If you are interested only in Version 4 (randomly generated), and are already using pgcrypto, see the Answer by bpieck.

If you are curious about Versions 3 & 5, see this Question, Generating v5 UUID. What is name and namespace?.

For more discussion, see my Answer to a similar Question and my blog post UUID values from JDBC to Postgres.


pgcrypto extension

Just a small addition to Basil’s very detailed answer.

Since currently most are using pgcrypto, instead of uuid_generate_v4() you can use gen_random_uuid() for a Version 4 UUID value.

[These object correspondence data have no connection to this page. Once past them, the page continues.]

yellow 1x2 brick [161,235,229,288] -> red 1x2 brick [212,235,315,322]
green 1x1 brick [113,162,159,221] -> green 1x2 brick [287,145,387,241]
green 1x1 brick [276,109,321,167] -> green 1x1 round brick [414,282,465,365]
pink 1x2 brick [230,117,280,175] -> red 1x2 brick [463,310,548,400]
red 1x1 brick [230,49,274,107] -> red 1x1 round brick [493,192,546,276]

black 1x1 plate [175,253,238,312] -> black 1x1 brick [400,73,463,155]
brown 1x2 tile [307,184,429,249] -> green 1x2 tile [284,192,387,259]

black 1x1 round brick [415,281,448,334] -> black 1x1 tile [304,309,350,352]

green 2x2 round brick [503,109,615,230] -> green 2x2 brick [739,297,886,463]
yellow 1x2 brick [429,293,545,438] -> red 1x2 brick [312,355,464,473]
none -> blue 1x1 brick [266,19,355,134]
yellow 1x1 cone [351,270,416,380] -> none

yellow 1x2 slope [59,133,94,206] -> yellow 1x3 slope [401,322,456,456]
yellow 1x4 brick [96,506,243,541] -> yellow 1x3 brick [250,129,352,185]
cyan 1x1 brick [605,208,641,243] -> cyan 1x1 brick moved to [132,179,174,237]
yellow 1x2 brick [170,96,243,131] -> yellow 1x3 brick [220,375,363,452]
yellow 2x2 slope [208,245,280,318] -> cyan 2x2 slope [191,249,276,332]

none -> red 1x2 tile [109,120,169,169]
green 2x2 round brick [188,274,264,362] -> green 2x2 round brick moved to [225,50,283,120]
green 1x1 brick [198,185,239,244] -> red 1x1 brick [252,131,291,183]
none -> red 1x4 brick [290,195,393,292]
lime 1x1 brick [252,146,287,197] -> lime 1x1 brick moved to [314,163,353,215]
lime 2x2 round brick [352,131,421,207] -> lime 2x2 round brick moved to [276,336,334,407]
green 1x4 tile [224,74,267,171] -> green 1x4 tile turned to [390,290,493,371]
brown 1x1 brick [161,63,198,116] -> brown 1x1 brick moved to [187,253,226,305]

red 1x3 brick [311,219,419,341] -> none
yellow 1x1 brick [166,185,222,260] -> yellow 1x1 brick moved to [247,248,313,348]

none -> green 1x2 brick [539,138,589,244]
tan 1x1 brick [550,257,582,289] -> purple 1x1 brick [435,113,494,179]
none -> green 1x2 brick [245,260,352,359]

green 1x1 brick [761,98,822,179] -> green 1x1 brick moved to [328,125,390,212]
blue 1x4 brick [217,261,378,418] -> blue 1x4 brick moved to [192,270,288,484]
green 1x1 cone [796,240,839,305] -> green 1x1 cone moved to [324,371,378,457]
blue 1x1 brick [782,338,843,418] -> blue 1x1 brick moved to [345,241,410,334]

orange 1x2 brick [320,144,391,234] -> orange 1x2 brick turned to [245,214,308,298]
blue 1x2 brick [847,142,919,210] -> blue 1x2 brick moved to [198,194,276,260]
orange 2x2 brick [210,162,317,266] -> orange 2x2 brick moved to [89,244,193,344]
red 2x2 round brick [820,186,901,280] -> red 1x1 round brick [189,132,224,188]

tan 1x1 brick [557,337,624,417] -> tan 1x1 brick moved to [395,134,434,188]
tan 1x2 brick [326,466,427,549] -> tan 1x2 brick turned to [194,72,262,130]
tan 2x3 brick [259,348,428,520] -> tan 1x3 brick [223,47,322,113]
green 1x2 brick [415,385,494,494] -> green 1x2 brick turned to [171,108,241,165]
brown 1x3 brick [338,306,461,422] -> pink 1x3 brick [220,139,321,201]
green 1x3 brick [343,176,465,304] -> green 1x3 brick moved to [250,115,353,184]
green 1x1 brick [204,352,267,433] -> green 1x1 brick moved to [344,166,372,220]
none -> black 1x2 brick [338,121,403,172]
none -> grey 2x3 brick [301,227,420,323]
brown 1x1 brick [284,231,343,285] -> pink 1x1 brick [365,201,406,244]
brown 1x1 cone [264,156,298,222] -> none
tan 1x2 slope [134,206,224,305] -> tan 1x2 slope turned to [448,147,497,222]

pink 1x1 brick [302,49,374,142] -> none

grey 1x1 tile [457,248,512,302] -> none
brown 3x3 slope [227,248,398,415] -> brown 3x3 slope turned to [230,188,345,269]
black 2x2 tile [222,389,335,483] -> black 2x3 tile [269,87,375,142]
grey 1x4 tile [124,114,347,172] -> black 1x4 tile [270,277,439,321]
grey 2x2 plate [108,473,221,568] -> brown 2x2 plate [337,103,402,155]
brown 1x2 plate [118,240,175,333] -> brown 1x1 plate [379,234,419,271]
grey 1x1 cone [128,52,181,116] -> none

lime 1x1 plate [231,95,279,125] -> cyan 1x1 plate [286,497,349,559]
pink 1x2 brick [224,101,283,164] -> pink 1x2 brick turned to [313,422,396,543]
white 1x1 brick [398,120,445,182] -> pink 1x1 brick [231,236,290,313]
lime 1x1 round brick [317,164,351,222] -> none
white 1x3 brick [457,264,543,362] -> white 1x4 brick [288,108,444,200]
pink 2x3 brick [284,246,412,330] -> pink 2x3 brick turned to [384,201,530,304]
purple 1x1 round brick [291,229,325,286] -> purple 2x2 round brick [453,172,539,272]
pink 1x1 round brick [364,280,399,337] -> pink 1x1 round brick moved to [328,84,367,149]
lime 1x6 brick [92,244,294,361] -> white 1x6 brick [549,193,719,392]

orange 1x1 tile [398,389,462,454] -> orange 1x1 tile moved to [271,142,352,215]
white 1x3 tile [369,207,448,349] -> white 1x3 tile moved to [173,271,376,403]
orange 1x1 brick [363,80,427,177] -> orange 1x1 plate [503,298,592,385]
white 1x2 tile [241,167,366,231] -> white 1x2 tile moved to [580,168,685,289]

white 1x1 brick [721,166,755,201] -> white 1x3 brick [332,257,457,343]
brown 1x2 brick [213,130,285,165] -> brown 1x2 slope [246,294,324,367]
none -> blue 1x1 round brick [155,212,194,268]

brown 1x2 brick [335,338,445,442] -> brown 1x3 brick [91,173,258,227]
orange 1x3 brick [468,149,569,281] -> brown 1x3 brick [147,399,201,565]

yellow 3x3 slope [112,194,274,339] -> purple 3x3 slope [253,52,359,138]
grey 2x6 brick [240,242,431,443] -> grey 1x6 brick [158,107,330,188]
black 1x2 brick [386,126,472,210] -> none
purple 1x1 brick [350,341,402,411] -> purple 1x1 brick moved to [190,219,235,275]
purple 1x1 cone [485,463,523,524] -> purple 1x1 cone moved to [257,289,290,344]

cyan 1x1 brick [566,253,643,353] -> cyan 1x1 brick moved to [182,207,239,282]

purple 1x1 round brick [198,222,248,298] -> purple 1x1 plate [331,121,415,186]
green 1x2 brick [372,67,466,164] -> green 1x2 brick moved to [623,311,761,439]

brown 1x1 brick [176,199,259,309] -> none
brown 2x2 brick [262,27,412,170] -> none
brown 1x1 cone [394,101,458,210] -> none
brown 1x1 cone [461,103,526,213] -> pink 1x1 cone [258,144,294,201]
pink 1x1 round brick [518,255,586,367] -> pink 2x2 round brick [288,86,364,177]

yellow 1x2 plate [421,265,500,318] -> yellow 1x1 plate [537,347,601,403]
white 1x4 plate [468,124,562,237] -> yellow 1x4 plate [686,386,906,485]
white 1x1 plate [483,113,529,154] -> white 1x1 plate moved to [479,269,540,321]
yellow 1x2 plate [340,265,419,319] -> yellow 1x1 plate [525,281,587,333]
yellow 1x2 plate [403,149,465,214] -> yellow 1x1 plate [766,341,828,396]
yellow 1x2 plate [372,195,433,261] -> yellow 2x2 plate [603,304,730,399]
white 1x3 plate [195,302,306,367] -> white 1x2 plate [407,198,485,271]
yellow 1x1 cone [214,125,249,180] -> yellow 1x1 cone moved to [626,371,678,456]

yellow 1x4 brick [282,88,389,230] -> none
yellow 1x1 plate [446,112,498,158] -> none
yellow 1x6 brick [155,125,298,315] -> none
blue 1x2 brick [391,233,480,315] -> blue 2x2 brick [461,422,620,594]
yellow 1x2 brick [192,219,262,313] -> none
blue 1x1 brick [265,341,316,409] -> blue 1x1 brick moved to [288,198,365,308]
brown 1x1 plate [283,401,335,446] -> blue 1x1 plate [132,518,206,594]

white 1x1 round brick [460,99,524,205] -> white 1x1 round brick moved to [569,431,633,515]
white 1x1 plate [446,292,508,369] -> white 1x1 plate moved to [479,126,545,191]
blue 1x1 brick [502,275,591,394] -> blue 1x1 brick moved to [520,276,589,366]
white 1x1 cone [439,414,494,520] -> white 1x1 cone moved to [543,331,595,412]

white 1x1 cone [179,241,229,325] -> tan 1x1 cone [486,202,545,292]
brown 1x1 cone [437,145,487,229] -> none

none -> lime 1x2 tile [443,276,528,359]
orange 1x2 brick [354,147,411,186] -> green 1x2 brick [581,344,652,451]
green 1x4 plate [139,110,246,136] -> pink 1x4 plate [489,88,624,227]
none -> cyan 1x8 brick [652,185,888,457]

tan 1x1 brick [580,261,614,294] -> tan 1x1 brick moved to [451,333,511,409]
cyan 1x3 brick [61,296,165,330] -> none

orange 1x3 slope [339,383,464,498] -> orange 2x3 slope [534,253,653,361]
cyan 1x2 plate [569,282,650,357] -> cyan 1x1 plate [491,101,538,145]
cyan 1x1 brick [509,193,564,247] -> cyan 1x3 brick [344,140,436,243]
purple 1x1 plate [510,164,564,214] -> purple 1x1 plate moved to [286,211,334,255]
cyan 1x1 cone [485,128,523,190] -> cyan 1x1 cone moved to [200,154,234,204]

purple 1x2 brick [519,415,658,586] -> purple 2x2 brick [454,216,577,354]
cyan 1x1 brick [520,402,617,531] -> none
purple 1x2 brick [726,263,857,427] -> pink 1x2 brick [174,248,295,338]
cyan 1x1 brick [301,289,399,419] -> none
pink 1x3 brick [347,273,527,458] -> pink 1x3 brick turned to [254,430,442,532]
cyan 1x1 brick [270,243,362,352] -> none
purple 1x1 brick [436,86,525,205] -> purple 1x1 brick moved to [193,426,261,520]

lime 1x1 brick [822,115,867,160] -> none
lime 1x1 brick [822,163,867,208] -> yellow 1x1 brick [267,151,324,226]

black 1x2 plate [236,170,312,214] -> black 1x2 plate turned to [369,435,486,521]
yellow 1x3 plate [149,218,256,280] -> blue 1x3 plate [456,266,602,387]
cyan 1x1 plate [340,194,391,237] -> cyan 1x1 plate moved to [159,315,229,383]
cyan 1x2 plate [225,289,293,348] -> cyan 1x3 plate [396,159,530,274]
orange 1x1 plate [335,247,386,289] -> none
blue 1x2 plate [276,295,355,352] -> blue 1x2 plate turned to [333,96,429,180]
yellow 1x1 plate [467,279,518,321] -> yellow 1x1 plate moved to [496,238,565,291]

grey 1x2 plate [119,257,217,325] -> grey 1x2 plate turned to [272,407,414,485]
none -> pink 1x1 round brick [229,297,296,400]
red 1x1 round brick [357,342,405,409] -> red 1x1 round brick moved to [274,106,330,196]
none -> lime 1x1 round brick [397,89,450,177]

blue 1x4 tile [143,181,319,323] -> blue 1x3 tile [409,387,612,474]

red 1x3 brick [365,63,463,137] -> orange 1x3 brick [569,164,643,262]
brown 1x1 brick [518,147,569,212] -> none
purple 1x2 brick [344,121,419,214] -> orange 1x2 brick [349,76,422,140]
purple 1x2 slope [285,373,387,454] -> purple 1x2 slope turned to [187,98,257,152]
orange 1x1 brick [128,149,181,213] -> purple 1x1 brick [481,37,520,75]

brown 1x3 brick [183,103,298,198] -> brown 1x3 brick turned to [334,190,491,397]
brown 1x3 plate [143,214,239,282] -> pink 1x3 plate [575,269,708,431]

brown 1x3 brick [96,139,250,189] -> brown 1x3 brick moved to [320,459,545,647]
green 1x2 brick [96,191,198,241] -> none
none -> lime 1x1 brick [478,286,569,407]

First, enable pgcrypto in your Postgres.


Just set DEFAULT of a column to

DEFAULT gen_random_uuid()
  • 5
    Generated 100mil uuids using both methods, they come in at pretty much the same ~9sec. (Tested under Postgres 14 - which doesnt require the pgcrypto extension anymore for this function)
    – BARNZ
    Commented Oct 11, 2021 at 5:55

If using Postgres 13 or newer you do not need any modifications or extra plugins and can just use gen_random_uuid()

just tested on default AWS Aurora Serverless v2 with Postgres v14

p.s. you can see my default id is actually with prefix wor- while it's workspace id. I add prefixes to all tables so when i get ID from anywhere - logs, support etc. i can tell exactly what to search for.